Effettivamente, la descrizione di lancio non era chiarissima, e Andrew, da vecchio volpone, è stato bravo a non dissipare il mistero prima dell'uscita. Alla fine, quel che ci troviamo di fronte è una versione moderna e misogina del Signore delle Mosche, il bellissimo classico di Golding (che prima o poi devo leggere) sull'umanità che, messa di fronte alla natura, regredisce vistosamente allo stato brado, dimostrando per l'ennesima volta come il mito del buon selvaggio alla Rousseau sia una delle più emerite stronzate mai dette in tutta la storia della filosofia. E bisogna dire che dal punto di vista dell'angoscia il film il suo lavoro lo fa non bene, di più: ho finito la lettura con una voglia matta di rassicurarmi guardandomi una puntata dei Monty Python.

Merito, va detto fin da subito, di un'ottima scelta di regia, cast e musiche. Von Trier (di cui non ho mai visto nulla, forse troppo suggestionato da Paolo Mereghetti che lo ritiene un cialtrone, ma anche dalla mia tendenza a evitare film che mi facciano passare una mezz'ora desiderando di non essere nato... almeno, ho paura che mi faccia quest'effetto) è il regista perfetto per un film che, in altri tempi, sarebbe stato interessante vedere in mano a Kubrick (il fallimento della razionalità è il tema prediletto dal grande Stanley), grande nell'evocare l'atmosfera opprimente, sudata e appiccicosa, di questo paradiso terrestre che diventa un inferno in terra, perché scoprirà che la Natura (come già insegnava Leopardi) non è madre, è matrigna.

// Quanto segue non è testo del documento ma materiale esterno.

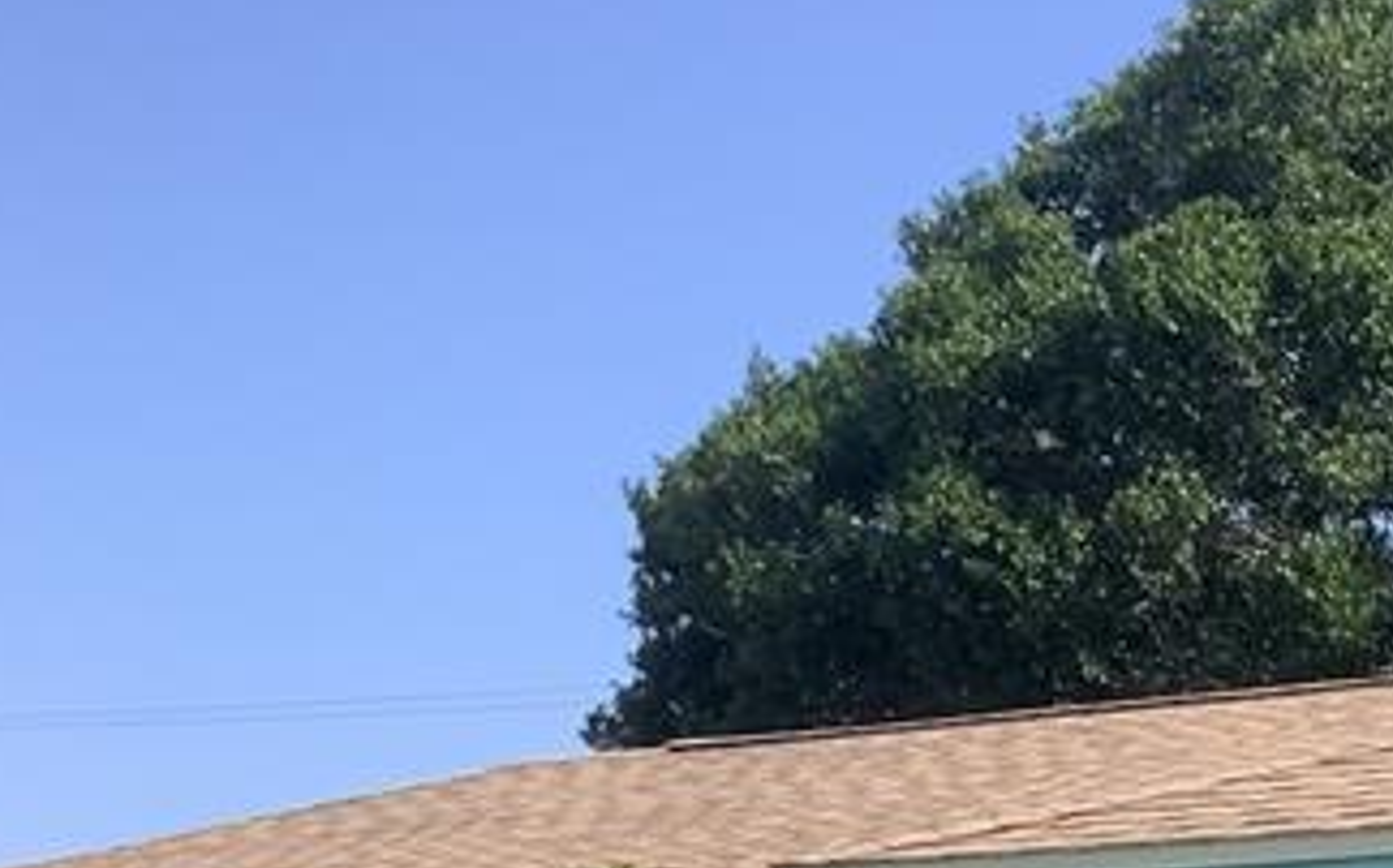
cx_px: 1965
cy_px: 1349
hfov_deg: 18.2
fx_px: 3945
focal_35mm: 104
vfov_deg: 11.9
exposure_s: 1/867
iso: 25
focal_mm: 3.3
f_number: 2.4
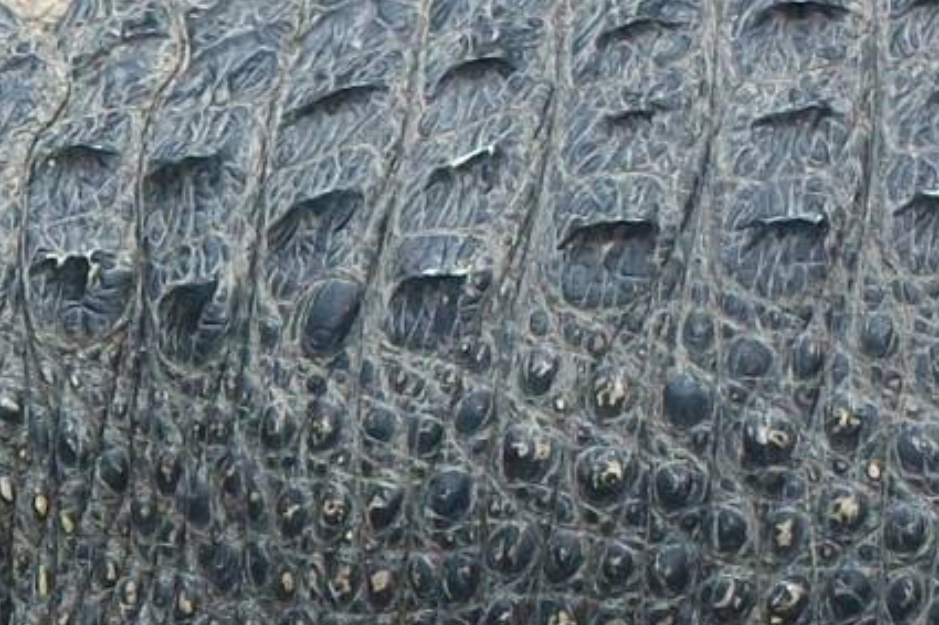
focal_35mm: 376
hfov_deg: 5.4
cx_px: -393
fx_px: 9803
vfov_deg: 3.6
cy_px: 830
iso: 137
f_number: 5.2
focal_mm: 17.1
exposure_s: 1/60
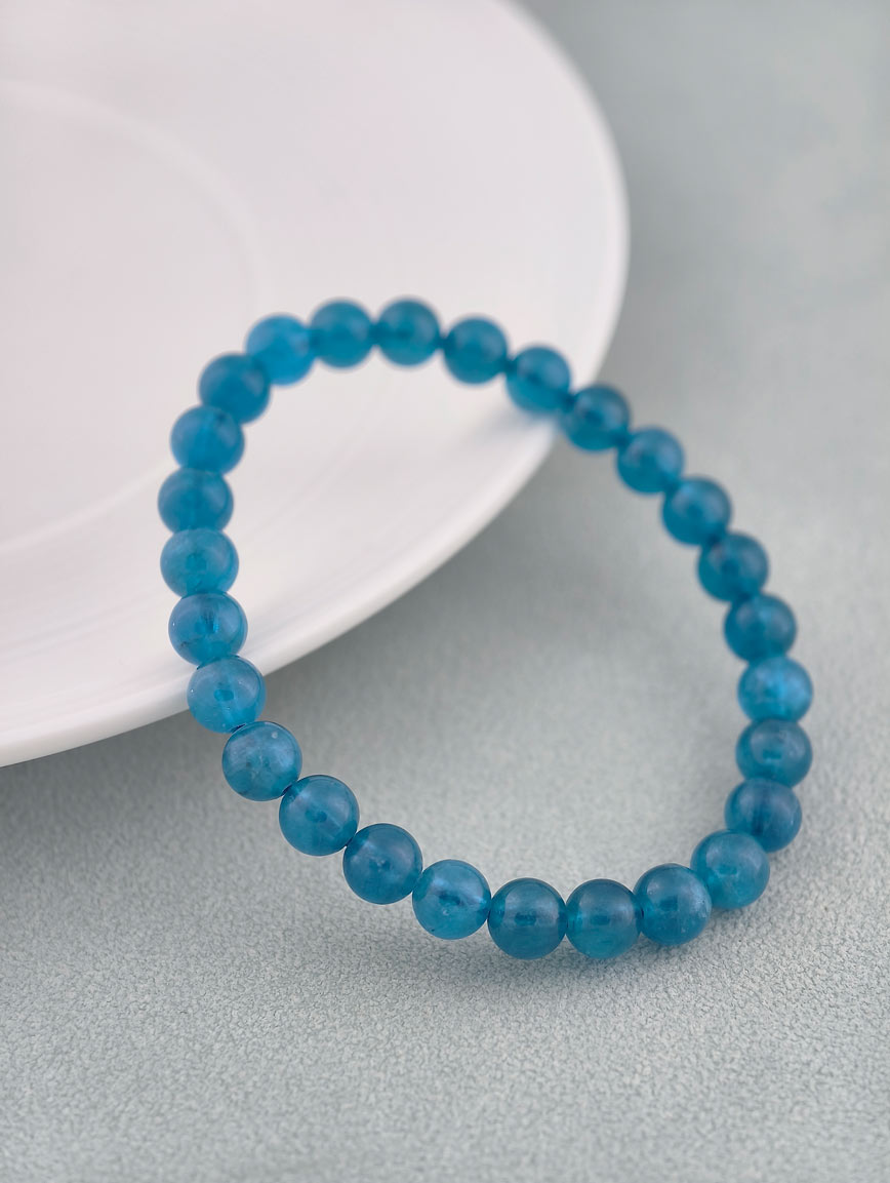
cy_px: 592
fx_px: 2907
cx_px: 445
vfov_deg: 23.0
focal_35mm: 85
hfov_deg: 17.4
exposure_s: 1/160
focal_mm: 22.48
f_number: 2.67
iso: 125
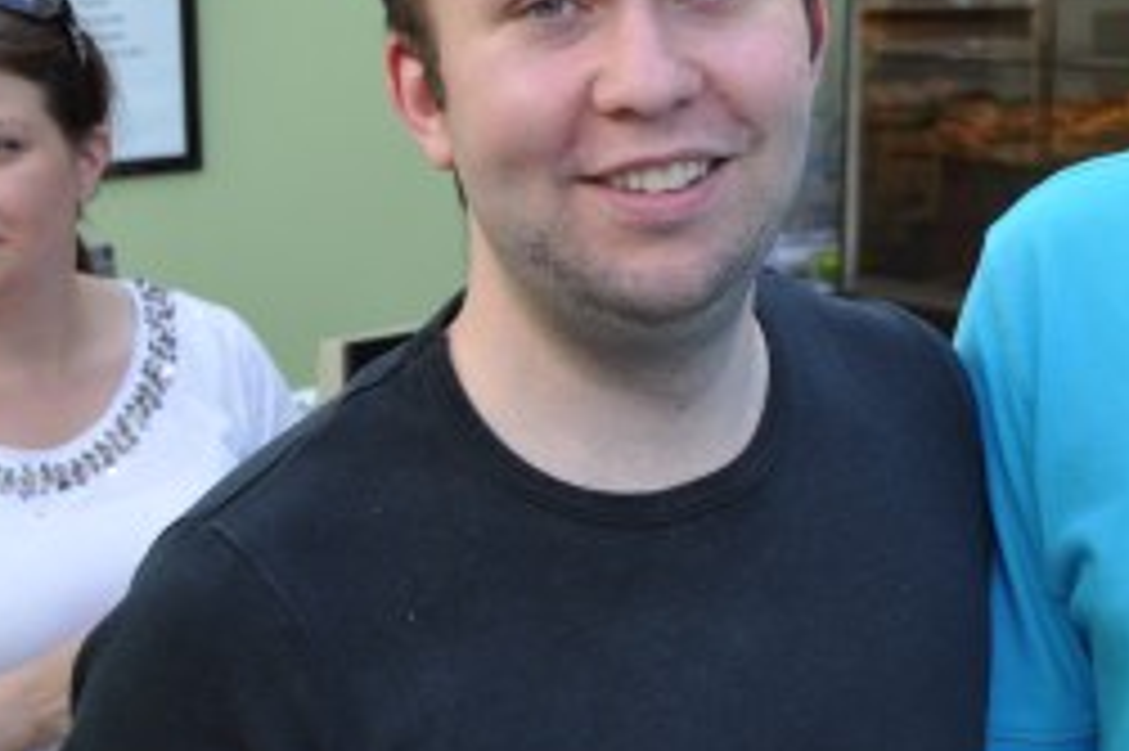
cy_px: -29
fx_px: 3485
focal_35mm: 111
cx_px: 1012
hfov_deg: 18.1
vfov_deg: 12.1
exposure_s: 1/125
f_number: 5.6
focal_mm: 31
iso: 360
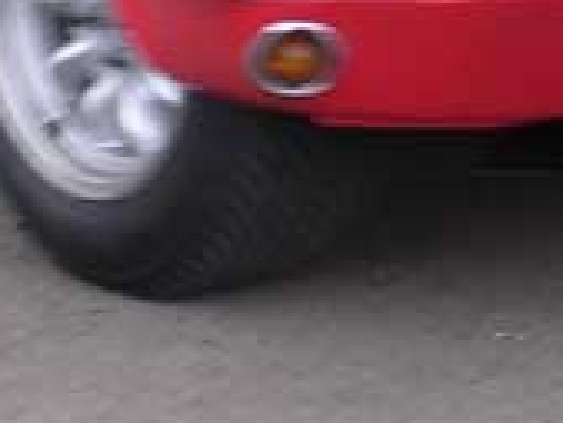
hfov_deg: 5.3
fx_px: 6071
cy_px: -163
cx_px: 750
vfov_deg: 4.0
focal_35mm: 373
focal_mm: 15.9
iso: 100
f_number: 4.6
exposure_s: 1/70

Bravissima Sharon Stone, in un ruolo in cui nessuno se la sarebbe mai attesa; ottimo il giovane Campbell Bower; un po' troppo defilati gli altri (con Sutherland e la Gainsbourg forse presi - mi prendo la libertà di fare un po' il malevolo - più per ricreare un clima alla von Trier che per altro). Le musiche sono semplicemente meravigliose.

Come però tutti hanno notato, la sceneggiatura presenta dei buchi che, malgrado non siano evidenti a una prima lettura, dove uno si lascia prendere dagli eventi, a rifletterci bene però effettivamente pesano. So di ripetere un'opinione da tutti i recensori già detta, ma effettivamente il mancato background dei personaggi è l'unico difetto della pellicola, per di più in casi come quelli fatti notare da Mastruccio, dove avrebbe aggiunto sapore e consistenza a tutti quanti: avrebbe dato un retroterra alla follia di Barbara, che sembra un po' improvvisa, e reso più interessanti molti altri (ad esempio Kimo, che resta lasciato a se stesso). Non condivisibili altre critiche, come quella che non comprende la facilità con cui Trudy e Ingrid si uniscono alla comunità: forse sarò pieno di pregiudizi, ma fra dei tossici, specie a uno stadio così avanzato, non mi aspetto molta solidarietà.

VOTO: 77/100 (8 al sondaggio). Sì, leggete bene, gli do 8, perché creare un'atmosfera così trascinante da impedirti di ragionare sui difetti della sceneggiatura merita l'8 (voto che darei anche a film reali come Suspiria, che hanno lo stesso pregio e lo stesso difetto). E perché alla fine il film colpisce allo stomaco come i veri film di von Trier (mi fido della vostra opinione).